His life with drugs began with LSD while at boarding school at age 14. In the years before he had experienced the assassinations of his two uncles and his parents' divorce in 1966.
With heroin and other opioids as his substances of choice, Lawford leapt into deeper substance abuse in drug-heavy 1970s Hollywood, where his father also abused drugs and alcohol as his career faded. Peter Lawford died in 1984. Patricia Kennedy died in 2006.
In his memoir, Christopher Lawford told tales of mugging women for money, panhandling in Grand Central Station and getting arrested twice for drug possession before getting sober at 30.
"There are many days when I wish I could take back and use my youth more appropriately," Lawford told The Associated Press in 2005. "But all of that got me here. I can't ask for some of my life to be changed and still extract the understanding and the life that I have today."
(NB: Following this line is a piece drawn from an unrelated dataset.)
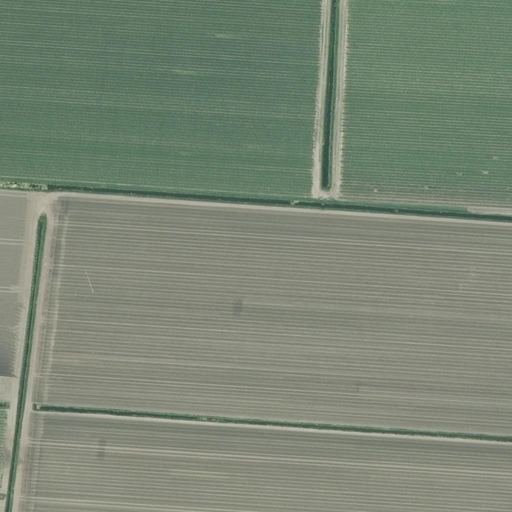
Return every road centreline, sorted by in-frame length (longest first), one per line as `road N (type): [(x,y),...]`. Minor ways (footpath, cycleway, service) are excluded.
road 1 (track): [(16,511),(53,204),(63,197),(511,225)]
road 2 (track): [(0,511),(35,213),(53,204)]
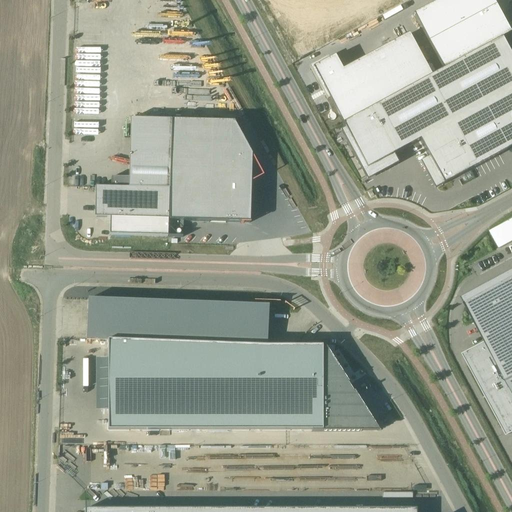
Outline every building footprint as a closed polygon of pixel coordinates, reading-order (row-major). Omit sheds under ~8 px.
[(438,0),(410,16),(425,43),(493,7),(489,0),(438,0)] [(495,6),(427,43),(442,70),(501,39),(510,34),(506,26),(506,27),(495,6)] [(327,58),(309,68),(326,101),(329,100),(342,124),(431,76),(408,35),(338,73),(331,59),(335,57),(334,57),(328,60),(327,58)] [(442,70),(342,125),(344,129),(366,170),(371,178),(398,164),(393,155),(419,141),(428,157),(419,162),(434,190),(442,185),(511,147),(511,59),(501,39),(442,70)] [(168,220),(168,228),(183,228),(183,222),(240,223),(240,224),(243,224),(243,223),(249,223),(249,217),(250,217),(250,215),(251,156),(233,122),(171,120),(170,159),(169,189),(168,220)] [(111,177),(111,188),(128,188),(169,189),(170,159),(129,157),(128,178),(111,177)] [(95,187),(95,192),(100,192),(100,207),(100,208),(96,208),(96,218),(106,218),(109,218),(109,235),(167,237),(168,228),(168,220),(169,189),(128,188),(111,188),(95,187)] [(511,280),(465,306),(485,344),(470,352),(471,353),(467,355),(511,430),(511,280)] [(87,299),(86,339),(266,346),(268,306),(87,299)] [(107,340),(107,431),(311,431),(311,432),(360,432),(360,431),(375,431),(376,431),(371,422),(359,403),(354,396),(355,395),(353,392),(352,393),(347,384),(347,383),(346,381),(345,381),(340,374),(324,348),(323,346),(321,346),(321,345),(311,345),(311,346),(296,346),(266,346),(107,340)]
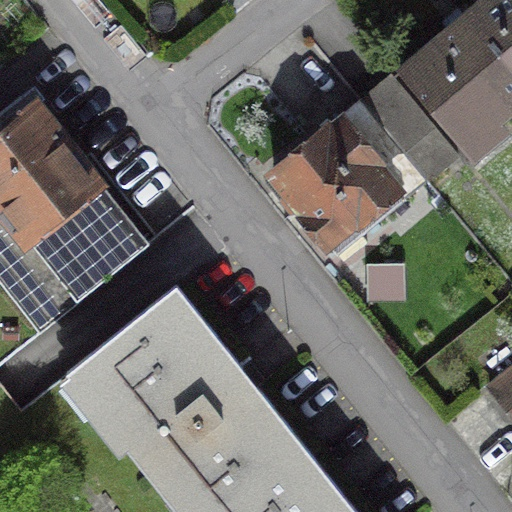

Patrick Kennedy, the former congressman from Rhode Island whose father is Edward M. Kennedy, said his cousin "did something very difficult," airing family secrets and temporarily hurting his relationships within the Kennedy clan when he wrote his book.
"He had the courage to know that he had to find himself, and he wasn't going to be able to do it while holding on to the old family narrative," Kennedy said.
Lawford was "tormented by the fact" that for a time he was estranged from his sisters, Patrick Kennedy said.
"Over the years of recovery, he ended up reconciling with his sisters, happiest I ever saw him," Kennedy said.
His life's work became helping others recover — including his cousin.
"He was the absolute cornerstone to my sobriety, along with my wife," Patrick Kennedy said (the former politician had been addicted to drugs and alcohol). "He was the one who walked me through all the difficult days of that early period."
After his memoir, Lawford authored several more books on addiction and recovery, most recently 2015's "What Addicts Know."
He worked steadily as an actor, with moderate success. He had a small part in 2003's "Terminator 3: Rise of the Machines," made appearances on TV shows including "Frazier" and "The O.C." and had recurring roles on the soaps "All My Children" and "General Hospital," playing a senator in the latter.
He told the AP in 2005 that his famous dual identities both helped and hurt him in Hollywood.
"The names give you entree, absolutely, but it's a kind of a double-edged sword," he said. "People do pay attention to you, but nobody gets ahead in Hollywood unless they are really lucky or they deserve it."
He is survived by his sisters, Sydney, Victoria and Robin, and his children, David, Savannah and Matt.